Data section:
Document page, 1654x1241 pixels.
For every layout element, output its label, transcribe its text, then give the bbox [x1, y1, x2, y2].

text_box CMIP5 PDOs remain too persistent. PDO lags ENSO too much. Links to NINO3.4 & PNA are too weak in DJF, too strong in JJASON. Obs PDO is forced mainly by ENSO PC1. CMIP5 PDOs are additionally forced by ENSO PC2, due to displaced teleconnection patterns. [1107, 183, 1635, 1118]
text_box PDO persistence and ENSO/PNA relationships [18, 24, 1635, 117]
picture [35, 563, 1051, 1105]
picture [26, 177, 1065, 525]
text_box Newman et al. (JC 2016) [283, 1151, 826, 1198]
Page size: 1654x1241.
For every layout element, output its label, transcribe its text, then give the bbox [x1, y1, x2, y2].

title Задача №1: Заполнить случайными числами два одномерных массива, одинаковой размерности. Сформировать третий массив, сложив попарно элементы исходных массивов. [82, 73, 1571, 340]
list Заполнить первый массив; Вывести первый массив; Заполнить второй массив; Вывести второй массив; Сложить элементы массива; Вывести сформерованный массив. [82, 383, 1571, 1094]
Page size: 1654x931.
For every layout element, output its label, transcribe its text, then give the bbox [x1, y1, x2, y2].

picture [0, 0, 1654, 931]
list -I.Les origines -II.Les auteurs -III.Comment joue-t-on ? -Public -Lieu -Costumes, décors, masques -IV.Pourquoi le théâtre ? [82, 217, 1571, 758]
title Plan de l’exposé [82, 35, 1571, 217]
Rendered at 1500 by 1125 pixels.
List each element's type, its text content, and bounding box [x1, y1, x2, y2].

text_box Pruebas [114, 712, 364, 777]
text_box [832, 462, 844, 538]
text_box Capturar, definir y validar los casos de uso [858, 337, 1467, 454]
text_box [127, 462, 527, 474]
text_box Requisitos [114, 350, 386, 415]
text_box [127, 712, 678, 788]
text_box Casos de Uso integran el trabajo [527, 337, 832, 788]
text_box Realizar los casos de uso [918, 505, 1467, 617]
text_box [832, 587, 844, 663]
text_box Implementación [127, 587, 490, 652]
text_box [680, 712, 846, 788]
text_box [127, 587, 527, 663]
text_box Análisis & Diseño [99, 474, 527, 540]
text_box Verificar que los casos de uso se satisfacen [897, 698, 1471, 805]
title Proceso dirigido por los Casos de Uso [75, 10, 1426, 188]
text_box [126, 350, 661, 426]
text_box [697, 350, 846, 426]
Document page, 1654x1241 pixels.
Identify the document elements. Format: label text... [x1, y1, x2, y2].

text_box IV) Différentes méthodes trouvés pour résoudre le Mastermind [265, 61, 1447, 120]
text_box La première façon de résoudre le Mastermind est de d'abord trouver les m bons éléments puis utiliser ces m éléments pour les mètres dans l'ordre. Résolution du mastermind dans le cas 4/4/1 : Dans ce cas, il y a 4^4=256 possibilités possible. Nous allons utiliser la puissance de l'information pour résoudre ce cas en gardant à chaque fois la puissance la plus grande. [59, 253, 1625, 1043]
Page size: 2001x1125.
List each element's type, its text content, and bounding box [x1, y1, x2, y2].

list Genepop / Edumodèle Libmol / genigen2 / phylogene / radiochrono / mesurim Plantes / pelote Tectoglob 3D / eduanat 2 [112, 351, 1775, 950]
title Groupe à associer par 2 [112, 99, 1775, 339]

Directions for this task:
Recast every line of the listing above as a Markdown table with the columns Row and Line, numbering each row and leaving out blank lines.

Answer:
| Row | Line |
|---|---|
| 1 | Document page, 1654x1241 pixels. |
| 2 | For every layout element, output its label, transcribe its text, then give the bbox [x1, y1, x2, y2]. |
| 3 | text_box CMIP5 PDOs remain too persistent. PDO lags ENSO too much. Links to NINO3.4 & PNA are too weak in DJF, too strong in JJASON. Obs PDO is forced mainly by ENSO PC1. CMIP5 PDOs are additionally forced by ENSO PC2, due to displaced teleconnection patterns. [1107, 183, 1635, 1118] |
| 4 | text_box PDO persistence and ENSO/PNA relationships [18, 24, 1635, 117] |
| 5 | picture [35, 563, 1051, 1105] |
| 6 | picture [26, 177, 1065, 525] |
| 7 | text_box Newman et al. (JC 2016) [283, 1151, 826, 1198] |
| 8 | Page size: 1654x1241. |
| 9 | For every layout element, output its label, transcribe its text, then give the bbox [x1, y1, x2, y2]. |
| 10 | title Задача №1: Заполнить случайными числами два одномерных массива, одинаковой размерности. Сформировать третий массив, сложив попарно элементы исходных массивов. [82, 73, 1571, 340] |
| 11 | list Заполнить первый массив; Вывести первый массив; Заполнить второй массив; Вывести второй массив; Сложить элементы массива; Вывести сформерованный массив. [82, 383, 1571, 1094] |
| 12 | Page size: 1654x931. |
| 13 | For every layout element, output its label, transcribe its text, then give the bbox [x1, y1, x2, y2]. |
| 14 | picture [0, 0, 1654, 931] |
| 15 | list -I.Les origines -II.Les auteurs -III.Comment joue-t-on ? -Public -Lieu -Costumes, décors, masques -IV.Pourquoi le théâtre ? [82, 217, 1571, 758] |
| 16 | title Plan de l’exposé [82, 35, 1571, 217] |
| 17 | Rendered at 1500 by 1125 pixels. |
| 18 | List each element's type, its text content, and bounding box [x1, y1, x2, y2]. |
| 19 | text_box Pruebas [114, 712, 364, 777] |
| 20 | text_box [832, 462, 844, 538] |
| 21 | text_box Capturar, definir y validar los casos de uso [858, 337, 1467, 454] |
| 22 | text_box [127, 462, 527, 474] |
| 23 | text_box Requisitos [114, 350, 386, 415] |
| 24 | text_box [127, 712, 678, 788] |
| 25 | text_box Casos de Uso integran el trabajo [527, 337, 832, 788] |
| 26 | text_box Realizar los casos de uso [918, 505, 1467, 617] |
| 27 | text_box [832, 587, 844, 663] |
| 28 | text_box Implementación [127, 587, 490, 652] |
| 29 | text_box [680, 712, 846, 788] |
| 30 | text_box [127, 587, 527, 663] |
| 31 | text_box Análisis & Diseño [99, 474, 527, 540] |
| 32 | text_box Verificar que los casos de uso se satisfacen [897, 698, 1471, 805] |
| 33 | title Proceso dirigido por los Casos de Uso [75, 10, 1426, 188] |
| 34 | text_box [126, 350, 661, 426] |
| 35 | text_box [697, 350, 846, 426] |
| 36 | Document page, 1654x1241 pixels. |
| 37 | Identify the document elements. Format: label text... [x1, y1, x2, y2]. |
| 38 | text_box IV) Différentes méthodes trouvés pour résoudre le Mastermind [265, 61, 1447, 120] |
| 39 | text_box La première façon de résoudre le Mastermind est de d'abord trouver les m bons éléments puis utiliser ces m éléments pour les mètres dans l'ordre. Résolution du mastermind dans le cas 4/4/1 : Dans ce cas, il y a 4^4=256 possibilités possible. Nous allons utiliser la puissance de l'information pour résoudre ce cas en gardant à chaque fois la puissance la plus grande. [59, 253, 1625, 1043] |
| 40 | Page size: 2001x1125. |
| 41 | List each element's type, its text content, and bounding box [x1, y1, x2, y2]. |
| 42 | list Genepop / Edumodèle Libmol / genigen2 / phylogene / radiochrono / mesurim Plantes / pelote Tectoglob 3D / eduanat 2 [112, 351, 1775, 950] |
| 43 | title Groupe à associer par 2 [112, 99, 1775, 339] |